PAX6 promotes the expression of MET to further phosphorylate STAT5A. a Protein expression of MET, p-MET, STAT5A and p-STAT5A after stimulation with different concentrations of HGF in LNCaP and C42B cells. b Protein expression of MET, p-MET, STAT5A and p-STAT5A after stimulation with different concentrations of HGF in MET-knockdown or the control LNCaP cells. c Representative IHC staining of MET in tissues from patients with Primary PCa, CRPC or NEPC. d Correlation analysis of MET with PAX6 expression based on the GSE21034 dataset, TCGA database and the Fred Hutchinson, 2016 Cohort. e Correlation analysis of the expression of MET and NE signature genes based on the Broad 2012 Cohort. f mRNA and protein expression of MET in DU145-shPAX6 cells and control cells. g mRNA and protein expression of MET in PC3-shPAX6 cells and control cells. h Representative IHC staining of MET and p-MET in DU145-shPAX6 and PC3-shPAX6 compared with control cells inoculated xenograft samples (Scale Bar: 100 μm, with the boxed region enlarged and shown on the left). i ChIP assay of PAX6 binding at regions of the MET promoter in LNCaP cells. All the experiments were repeated for three times.
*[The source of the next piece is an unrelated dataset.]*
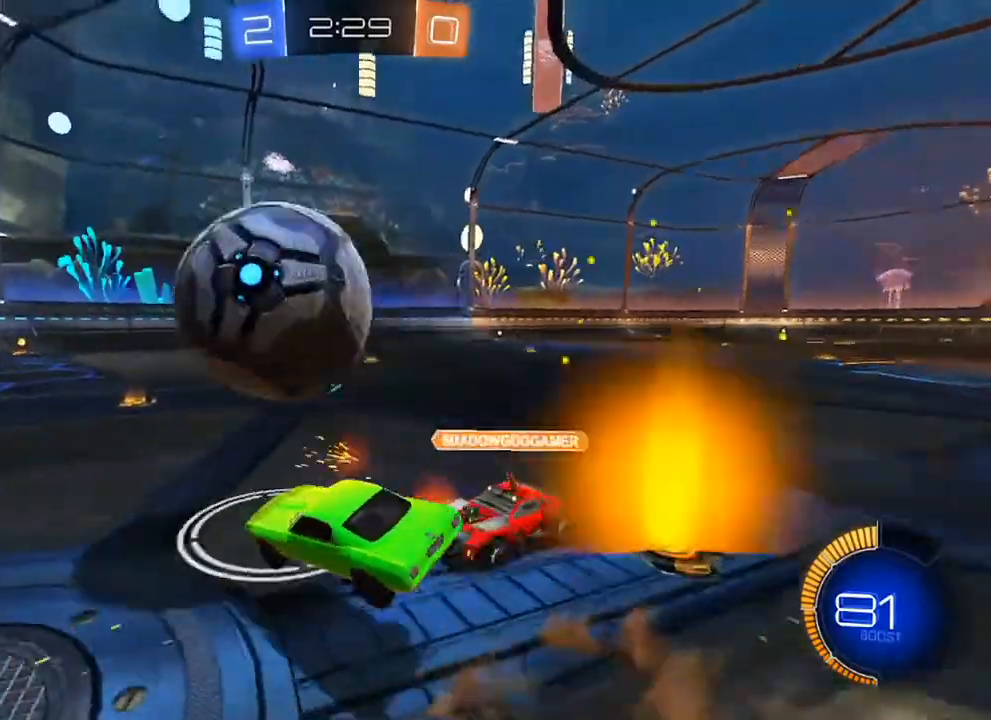
{"buttons": [], "left_stick": "left", "right_stick": "center", "events": [[67, "left_stick", "down-left"], [233, "left_stick", "right"], [283, "R1", "down"], [367, "left_stick", "down"], [400, "R1", "up"], [483, "left_stick", "left"]]}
Data represents the mean ± SD. ***p < 0.001
Over-expression of PAX6 enhances cell plasticity by inhibiting H4K20me3 through STAT5A
Lineage transition from Adeno to NEPC is relatively a common type of cancer cell plasticity in ADT-treated PCa [9]. It has been reported that STAT5A has a tightly correlation with lineage plasticity both in stem cells [56] and in tumors [57, 58]. Therefore, we wondered whether PAX6 could promote NE trans-differentiation via STAT5A mediated changes of cells lineage plasticity. To this end, we performed ATAC-seq on LNCaP-PAX6 cells or LNCaP-STAT5A cells to evaluate the changes of chromatin accessibility. We observed that as a response to either PAX6 or STAT5A overexpression, the general chromatin accessibility was enhanced in LNCaP cells (Fig. 8a). By cluster analysis of motifs with differential accessibility, we found that both PAX6 and STAT5A overexpression could enhance the chromatin accessibility and expression level of the NE markers or drivers including SYP, ENO2, CHGA, NCAM1, MYCN and ASCL1 (Fig. 8b). Moreover, our above RNA-seq analysis in DU145-shPAX6 vs. Scramble cells also revealed that both synapse assembly and neurofilament bundle assembly associated genes were downregulated as a response to PAX6 knockdown, which again indicated the PAX6 induced profiling changes associated with the NE trans-differentiation (Supplementary Fig. S7a). Therefore, these data indicated that PAX6-induced activation of the MET/STAT5A pathway promotes NE trans-differentiation by enhancing chromatin accessibility to alter the cells lineage plasticity.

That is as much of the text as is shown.